Date of Award


Document Type

Open Access Dissertation


Computer Science and Engineering

First Advisor

Jijun Tang


Over the long history of genome evolution, genes get rearranged under events such as rearrangements, losses, insertions and duplications, which in all change the ordering and content along the genome. Recent progress in genome-scale sequencing renews the challenges in the reconstructions of phylogeny and ancestral genomes with gene-order data. Such problems have been proved so interesting that a large number of algorithms have been developed rigorously over the past few years in attempts to tackle these problems following various principles. However, difficulties and limitations in performance and scalability largely prevent us from analyzing emerging modern whole-genome data, our study presented in this dissertation focuses on developing appropriate evolutionary models and robust algorithms for solving the phylogenetic and ancestral inference problems using gene-order data under the whole-genome evolution, along with their applications.

To reconstruct phylogenies from gene-order data, we developed a collection of closely-related methods following the principle of likelihood maximization.
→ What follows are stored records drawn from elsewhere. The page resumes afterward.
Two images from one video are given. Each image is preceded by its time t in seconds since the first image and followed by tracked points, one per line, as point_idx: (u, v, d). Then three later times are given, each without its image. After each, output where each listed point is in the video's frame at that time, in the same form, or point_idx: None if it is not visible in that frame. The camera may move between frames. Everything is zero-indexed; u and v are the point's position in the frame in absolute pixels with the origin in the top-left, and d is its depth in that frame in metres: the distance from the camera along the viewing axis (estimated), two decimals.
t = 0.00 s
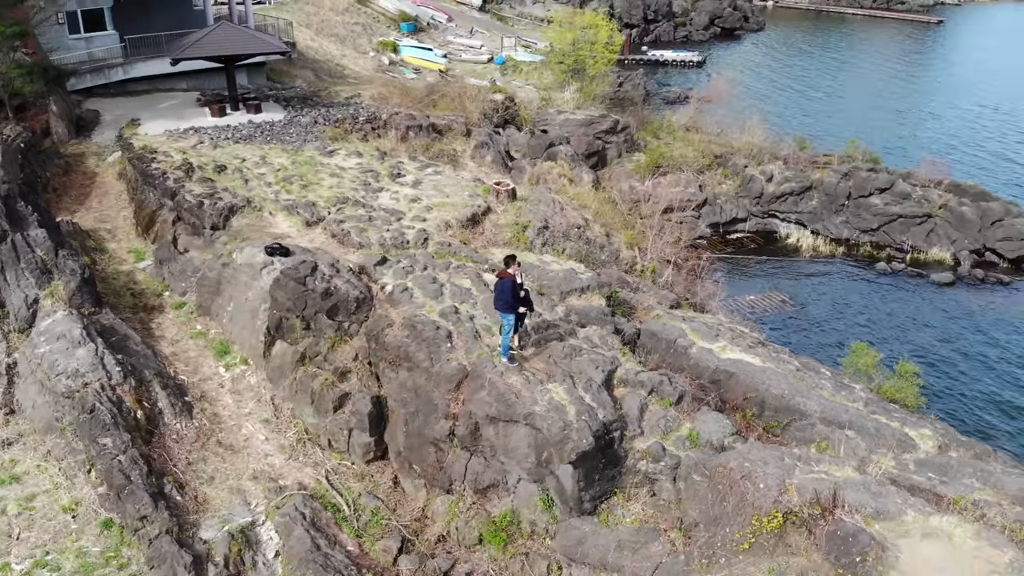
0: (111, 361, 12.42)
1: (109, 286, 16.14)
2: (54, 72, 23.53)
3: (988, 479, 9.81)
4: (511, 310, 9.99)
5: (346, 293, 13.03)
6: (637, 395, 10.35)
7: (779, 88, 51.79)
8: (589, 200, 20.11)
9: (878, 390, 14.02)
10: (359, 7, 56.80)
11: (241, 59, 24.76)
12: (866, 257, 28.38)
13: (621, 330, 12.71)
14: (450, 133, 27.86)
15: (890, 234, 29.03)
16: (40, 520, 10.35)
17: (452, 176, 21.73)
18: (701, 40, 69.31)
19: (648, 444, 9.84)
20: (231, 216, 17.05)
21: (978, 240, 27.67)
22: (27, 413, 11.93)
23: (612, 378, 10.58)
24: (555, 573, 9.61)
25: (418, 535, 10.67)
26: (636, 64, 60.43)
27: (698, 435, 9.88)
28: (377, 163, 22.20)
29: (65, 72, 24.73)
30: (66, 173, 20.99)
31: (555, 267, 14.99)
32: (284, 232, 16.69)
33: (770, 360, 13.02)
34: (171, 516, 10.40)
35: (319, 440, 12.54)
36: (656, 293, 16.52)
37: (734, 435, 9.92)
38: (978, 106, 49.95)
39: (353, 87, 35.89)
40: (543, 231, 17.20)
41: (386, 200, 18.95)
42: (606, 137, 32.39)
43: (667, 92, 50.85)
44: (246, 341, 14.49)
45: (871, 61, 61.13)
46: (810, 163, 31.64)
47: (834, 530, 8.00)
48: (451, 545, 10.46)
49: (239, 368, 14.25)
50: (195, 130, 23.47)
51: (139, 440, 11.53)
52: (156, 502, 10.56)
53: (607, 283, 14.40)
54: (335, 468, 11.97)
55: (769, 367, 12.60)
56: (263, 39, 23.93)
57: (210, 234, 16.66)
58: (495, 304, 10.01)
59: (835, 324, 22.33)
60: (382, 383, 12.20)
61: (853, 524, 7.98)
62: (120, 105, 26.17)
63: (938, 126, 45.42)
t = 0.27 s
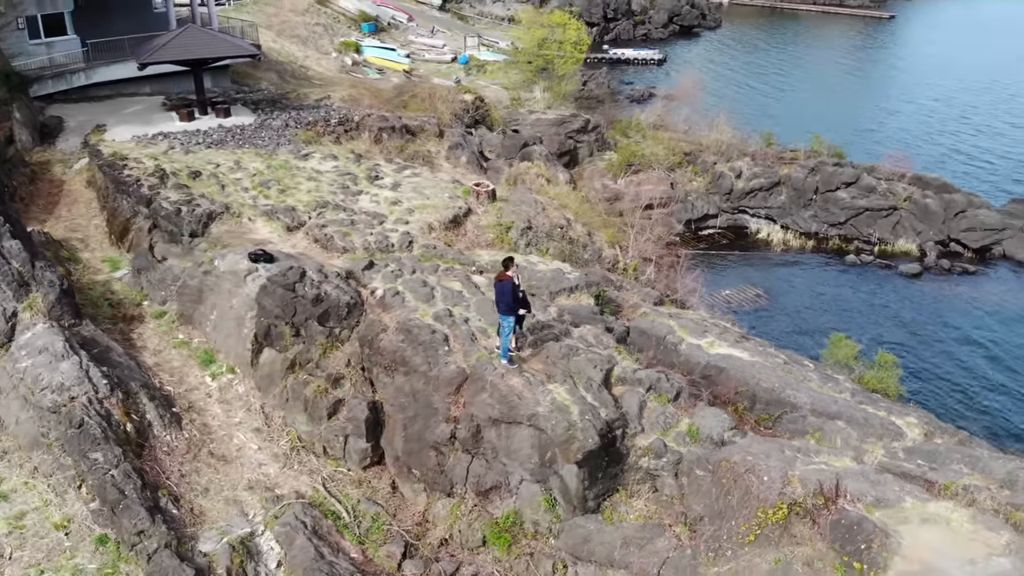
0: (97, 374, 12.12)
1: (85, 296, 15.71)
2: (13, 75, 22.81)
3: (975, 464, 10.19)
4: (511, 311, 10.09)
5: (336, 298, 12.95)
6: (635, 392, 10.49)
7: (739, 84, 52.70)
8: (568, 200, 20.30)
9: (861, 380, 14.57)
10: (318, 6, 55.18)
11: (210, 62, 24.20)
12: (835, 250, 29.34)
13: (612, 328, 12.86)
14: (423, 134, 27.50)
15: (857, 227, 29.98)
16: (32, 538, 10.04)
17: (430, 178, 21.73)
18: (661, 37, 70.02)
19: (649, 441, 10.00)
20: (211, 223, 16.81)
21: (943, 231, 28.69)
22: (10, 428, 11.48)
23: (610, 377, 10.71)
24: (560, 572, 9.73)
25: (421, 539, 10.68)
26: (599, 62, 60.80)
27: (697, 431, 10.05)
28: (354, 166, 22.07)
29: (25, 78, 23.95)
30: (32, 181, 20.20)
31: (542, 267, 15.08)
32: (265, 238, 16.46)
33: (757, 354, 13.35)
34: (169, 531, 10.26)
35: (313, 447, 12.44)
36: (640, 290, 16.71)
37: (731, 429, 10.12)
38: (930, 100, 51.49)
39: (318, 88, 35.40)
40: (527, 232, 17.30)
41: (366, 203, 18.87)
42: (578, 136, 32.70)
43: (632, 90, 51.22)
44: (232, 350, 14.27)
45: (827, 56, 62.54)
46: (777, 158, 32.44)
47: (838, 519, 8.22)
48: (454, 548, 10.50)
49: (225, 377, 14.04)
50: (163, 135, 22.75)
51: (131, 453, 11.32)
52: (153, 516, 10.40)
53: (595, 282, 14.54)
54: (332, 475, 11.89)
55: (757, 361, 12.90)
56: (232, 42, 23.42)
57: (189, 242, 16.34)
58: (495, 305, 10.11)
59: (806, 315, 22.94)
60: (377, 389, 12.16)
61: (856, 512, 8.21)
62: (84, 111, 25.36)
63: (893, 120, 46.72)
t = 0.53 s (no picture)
0: (83, 386, 11.85)
1: (62, 307, 15.31)
2: None
3: (963, 451, 10.53)
4: (510, 313, 10.16)
5: (327, 303, 12.85)
6: (633, 390, 10.63)
7: (704, 81, 53.41)
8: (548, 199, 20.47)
9: (843, 371, 15.03)
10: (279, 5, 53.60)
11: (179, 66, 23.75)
12: (807, 244, 30.14)
13: (604, 326, 12.99)
14: (397, 135, 27.36)
15: (827, 220, 30.80)
16: (25, 556, 9.78)
17: (409, 179, 21.70)
18: (624, 34, 70.45)
19: (650, 437, 10.14)
20: (191, 229, 16.41)
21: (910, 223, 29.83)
22: None
23: (608, 376, 10.83)
24: (565, 570, 9.81)
25: (423, 542, 10.67)
26: (563, 60, 61.01)
27: (696, 425, 10.22)
28: (332, 168, 21.91)
29: None
30: None
31: (530, 267, 15.15)
32: (248, 243, 16.22)
33: (745, 348, 13.64)
34: (168, 543, 10.14)
35: (308, 453, 12.34)
36: (624, 286, 16.88)
37: (729, 424, 10.31)
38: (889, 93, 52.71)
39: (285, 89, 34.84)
40: (511, 232, 17.40)
41: (347, 206, 18.77)
42: (551, 135, 33.02)
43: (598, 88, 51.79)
44: (219, 357, 14.07)
45: (788, 52, 63.61)
46: (746, 154, 33.65)
47: (840, 508, 8.44)
48: (457, 550, 10.52)
49: (213, 386, 13.84)
50: (134, 140, 22.02)
51: (123, 466, 11.13)
52: (151, 529, 10.25)
53: (583, 281, 14.64)
54: (329, 481, 11.81)
55: (746, 356, 13.16)
56: (201, 44, 23.09)
57: (168, 249, 16.00)
58: (494, 307, 10.17)
59: (783, 308, 23.47)
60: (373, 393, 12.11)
61: (857, 501, 8.44)
62: (50, 117, 24.25)
63: (854, 114, 47.77)
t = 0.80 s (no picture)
0: (71, 398, 11.60)
1: (40, 317, 14.93)
2: None
3: (950, 438, 10.87)
4: (509, 313, 10.24)
5: (319, 307, 12.75)
6: (631, 387, 10.76)
7: (671, 78, 53.97)
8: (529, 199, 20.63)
9: (826, 362, 15.44)
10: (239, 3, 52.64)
11: (149, 69, 23.24)
12: (781, 238, 31.10)
13: (596, 325, 13.09)
14: (370, 135, 27.23)
15: (799, 214, 31.84)
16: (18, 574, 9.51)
17: (389, 181, 21.66)
18: (587, 31, 70.93)
19: (649, 433, 10.27)
20: (171, 235, 16.13)
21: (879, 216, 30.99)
22: None
23: (605, 374, 10.93)
24: (568, 569, 9.91)
25: (424, 545, 10.67)
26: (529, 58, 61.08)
27: (694, 420, 10.32)
28: (310, 170, 21.73)
29: None
30: None
31: (517, 267, 15.22)
32: (230, 248, 16.00)
33: (733, 342, 13.89)
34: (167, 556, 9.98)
35: (303, 459, 12.25)
36: (609, 283, 17.06)
37: (726, 418, 10.47)
38: (850, 88, 53.82)
39: (252, 90, 34.27)
40: (495, 232, 17.52)
41: (328, 209, 18.66)
42: (526, 134, 33.51)
43: (565, 86, 52.27)
44: (207, 365, 13.88)
45: (752, 47, 64.54)
46: (718, 150, 34.48)
47: (841, 498, 8.67)
48: (458, 552, 10.53)
49: (202, 394, 13.66)
50: (104, 145, 21.49)
51: (117, 478, 10.93)
52: (149, 541, 10.08)
53: (572, 280, 14.72)
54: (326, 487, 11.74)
55: (735, 350, 13.37)
56: (172, 48, 22.69)
57: (148, 256, 15.69)
58: (493, 307, 10.25)
59: (759, 301, 23.92)
60: (368, 397, 12.06)
61: (857, 489, 8.67)
62: (14, 123, 23.44)
63: (817, 108, 48.71)
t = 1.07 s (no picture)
0: (60, 411, 11.38)
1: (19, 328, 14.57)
2: None
3: (938, 427, 11.19)
4: (509, 315, 10.30)
5: (311, 313, 12.67)
6: (629, 385, 10.88)
7: (640, 76, 54.48)
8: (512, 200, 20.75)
9: (811, 356, 15.83)
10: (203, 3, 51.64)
11: (121, 72, 22.78)
12: (755, 233, 31.77)
13: (589, 325, 13.19)
14: (347, 136, 27.08)
15: (773, 209, 32.53)
16: None
17: (369, 183, 21.57)
18: (555, 30, 71.14)
19: (650, 430, 10.38)
20: (153, 242, 15.86)
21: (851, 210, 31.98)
22: None
23: (603, 373, 11.03)
24: (572, 567, 9.99)
25: (426, 548, 10.66)
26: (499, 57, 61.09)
27: (692, 417, 10.44)
28: (289, 172, 21.51)
29: None
30: None
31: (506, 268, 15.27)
32: (214, 254, 15.79)
33: (723, 338, 14.11)
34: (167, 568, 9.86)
35: (299, 466, 12.15)
36: (595, 281, 17.22)
37: (724, 414, 10.62)
38: (815, 83, 54.88)
39: (221, 92, 33.68)
40: (482, 232, 17.62)
41: (311, 212, 18.51)
42: (502, 134, 34.05)
43: (536, 85, 52.46)
44: (196, 374, 13.70)
45: (718, 45, 65.41)
46: (692, 148, 35.16)
47: (841, 489, 8.87)
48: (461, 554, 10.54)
49: (192, 403, 13.49)
50: (76, 151, 21.00)
51: (111, 491, 10.77)
52: (149, 555, 9.95)
53: (562, 279, 14.80)
54: (324, 493, 11.67)
55: (725, 346, 13.59)
56: (145, 51, 22.30)
57: (130, 264, 15.41)
58: (492, 310, 10.32)
59: (740, 297, 24.39)
60: (365, 402, 12.01)
61: (856, 481, 8.88)
62: None
63: (784, 104, 49.60)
To the best of our knowledge, it was the first successful attempt to apply maximum likelihood optimization technique into the analysis of gene-order phylogenetic problem. Later we proposed MLWD (in collaboration with Lin and Moret) in which we described an effective transition model to account for the transitions between presence and absence states of an gene adjacency. Besides genome rearrangements, other evolutionary events modify gene contents such as gene duplications and gene insertion/deletion (indels) can be naturally processed as well. We present our results from extensive testing on simulated data showing that our approach returns very accurate results very quickly.

With a known phylogeny, a subsequent problem is to reconstruct the gene-order of ancestral genomes from their living descendants. To solve this problem, we adopted an adjacency-based probabilistic framework, and developed a method called PMAG. PMAG decomposes gene orderings into a set of gene adjacencies and then infers the probability of observing each adjacency in the ancestral genome. We conducted extensive simulation experiments and compared PMAG with InferCarsPro, GASTS, GapAdj and SCJ. According to the results, PMAG demonstrated great performance in terms of the true positive rate of gene adjacency. PMAG also achieved comparable running time to the other methods, even when the traveling sales man problem (TSP) were exactly solved.

Although PMAG can give good performance, it is strongly restricted from analyzing datasets underwent only rearrangements. To infer ancestral genomes under a more general model of evolution with an arbitrary rate of indels , we proposed an enhanced method PMAG+ based on PMAG. PMAG+ includes a novel approach to infer ancestral gene contents and a detail description to reduce the adjacency assembly problem to an instance of TSP. We designed a series of experiments to validate PMAG+ and compared the results with the most recent and comparable method GapAdj. According to the results, ancestral gene contents predicted by PMAG+ coincided highly with the actual contents with error rates less than 1%. Under various degrees of indels, PMAG+ consistently achieved more accurate prediction of ancestral gene orders and at the same time, produced contigs very close to the actual chromosomes.